* YOUR INSTRUCTIONS: Select from the data all lines with the word "mutations".

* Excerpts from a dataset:
■ ■ ■

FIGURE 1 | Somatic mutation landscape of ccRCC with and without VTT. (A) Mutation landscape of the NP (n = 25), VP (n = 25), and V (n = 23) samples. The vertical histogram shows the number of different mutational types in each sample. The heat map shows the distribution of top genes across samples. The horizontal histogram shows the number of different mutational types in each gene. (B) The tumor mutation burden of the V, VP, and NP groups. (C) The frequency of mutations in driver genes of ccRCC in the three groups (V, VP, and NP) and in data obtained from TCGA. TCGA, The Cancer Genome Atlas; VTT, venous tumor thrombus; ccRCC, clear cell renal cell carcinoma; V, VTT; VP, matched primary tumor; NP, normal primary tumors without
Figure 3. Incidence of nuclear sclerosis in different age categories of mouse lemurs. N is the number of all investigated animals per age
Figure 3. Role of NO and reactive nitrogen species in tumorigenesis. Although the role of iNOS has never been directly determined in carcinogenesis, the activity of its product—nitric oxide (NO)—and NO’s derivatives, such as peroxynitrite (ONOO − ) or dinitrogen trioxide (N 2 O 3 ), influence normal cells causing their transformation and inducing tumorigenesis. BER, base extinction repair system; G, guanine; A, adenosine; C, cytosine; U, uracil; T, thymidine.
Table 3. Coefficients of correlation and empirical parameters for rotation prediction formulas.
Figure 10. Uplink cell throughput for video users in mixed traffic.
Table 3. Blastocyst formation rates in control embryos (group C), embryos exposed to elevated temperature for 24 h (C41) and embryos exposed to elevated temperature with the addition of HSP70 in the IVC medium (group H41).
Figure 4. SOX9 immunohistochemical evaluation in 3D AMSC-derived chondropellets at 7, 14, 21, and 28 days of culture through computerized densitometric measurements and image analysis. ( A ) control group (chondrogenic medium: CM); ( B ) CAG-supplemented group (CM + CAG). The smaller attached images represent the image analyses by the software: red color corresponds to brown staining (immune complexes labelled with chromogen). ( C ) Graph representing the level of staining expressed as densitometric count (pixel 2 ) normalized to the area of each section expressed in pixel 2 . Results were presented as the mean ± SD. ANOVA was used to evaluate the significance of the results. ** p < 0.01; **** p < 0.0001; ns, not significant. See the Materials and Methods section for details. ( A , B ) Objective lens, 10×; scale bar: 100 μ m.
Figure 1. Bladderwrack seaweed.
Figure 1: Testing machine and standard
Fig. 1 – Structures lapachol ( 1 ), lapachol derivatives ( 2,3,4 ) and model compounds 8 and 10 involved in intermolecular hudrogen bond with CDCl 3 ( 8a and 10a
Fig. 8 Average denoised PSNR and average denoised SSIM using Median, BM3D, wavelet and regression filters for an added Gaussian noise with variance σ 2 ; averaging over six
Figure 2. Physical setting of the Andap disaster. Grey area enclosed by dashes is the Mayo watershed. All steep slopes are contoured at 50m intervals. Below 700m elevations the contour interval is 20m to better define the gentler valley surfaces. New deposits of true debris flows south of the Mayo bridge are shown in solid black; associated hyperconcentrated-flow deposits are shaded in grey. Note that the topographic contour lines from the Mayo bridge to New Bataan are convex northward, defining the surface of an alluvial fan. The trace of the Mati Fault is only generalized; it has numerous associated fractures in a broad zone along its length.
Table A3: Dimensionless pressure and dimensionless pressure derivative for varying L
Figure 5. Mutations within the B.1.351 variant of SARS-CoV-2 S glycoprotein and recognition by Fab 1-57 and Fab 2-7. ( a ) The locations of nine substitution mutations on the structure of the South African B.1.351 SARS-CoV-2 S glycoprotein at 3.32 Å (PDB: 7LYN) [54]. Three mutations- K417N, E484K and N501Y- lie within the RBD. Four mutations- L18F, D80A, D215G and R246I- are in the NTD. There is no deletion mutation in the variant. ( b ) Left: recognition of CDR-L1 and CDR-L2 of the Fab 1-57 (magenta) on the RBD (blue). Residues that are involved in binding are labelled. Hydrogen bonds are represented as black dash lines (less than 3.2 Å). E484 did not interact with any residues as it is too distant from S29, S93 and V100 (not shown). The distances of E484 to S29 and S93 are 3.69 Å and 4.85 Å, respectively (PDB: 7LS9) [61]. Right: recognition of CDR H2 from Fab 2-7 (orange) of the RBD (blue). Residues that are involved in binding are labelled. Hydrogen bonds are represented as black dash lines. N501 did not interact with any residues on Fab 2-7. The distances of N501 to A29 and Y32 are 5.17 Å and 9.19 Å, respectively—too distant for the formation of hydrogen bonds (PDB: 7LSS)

■ ■ ■

* RESPONSE:
FIGURE 1 | Somatic mutation landscape of ccRCC with and without VTT. (A) Mutation landscape of the NP (n = 25), VP (n = 25), and V (n = 23) samples. The vertical histogram shows the number of different mutational types in each sample. The heat map shows the distribution of top genes across samples. The horizontal histogram shows the number of different mutational types in each gene. (B) The tumor mutation burden of the V, VP, and NP groups. (C) The frequency of mutations in driver genes of ccRCC in the three groups (V, VP, and NP) and in data obtained from TCGA. TCGA, The Cancer Genome Atlas; VTT, venous tumor thrombus; ccRCC, clear cell renal cell carcinoma; V, VTT; VP, matched primary tumor; NP, normal primary tumors without
Figure 5. Mutations within the B.1.351 variant of SARS-CoV-2 S glycoprotein and recognition by Fab 1-57 and Fab 2-7. ( a ) The locations of nine substitution mutations on the structure of the South African B.1.351 SARS-CoV-2 S glycoprotein at 3.32 Å (PDB: 7LYN) [54]. Three mutations- K417N, E484K and N501Y- lie within the RBD. Four mutations- L18F, D80A, D215G and R246I- are in the NTD. There is no deletion mutation in the variant. ( b ) Left: recognition of CDR-L1 and CDR-L2 of the Fab 1-57 (magenta) on the RBD (blue). Residues that are involved in binding are labelled. Hydrogen bonds are represented as black dash lines (less than 3.2 Å). E484 did not interact with any residues as it is too distant from S29, S93 and V100 (not shown). The distances of E484 to S29 and S93 are 3.69 Å and 4.85 Å, respectively (PDB: 7LS9) [61]. Right: recognition of CDR H2 from Fab 2-7 (orange) of the RBD (blue). Residues that are involved in binding are labelled. Hydrogen bonds are represented as black dash lines. N501 did not interact with any residues on Fab 2-7. The distances of N501 to A29 and Y32 are 5.17 Å and 9.19 Å, respectively—too distant for the formation of hydrogen bonds (PDB: 7LSS)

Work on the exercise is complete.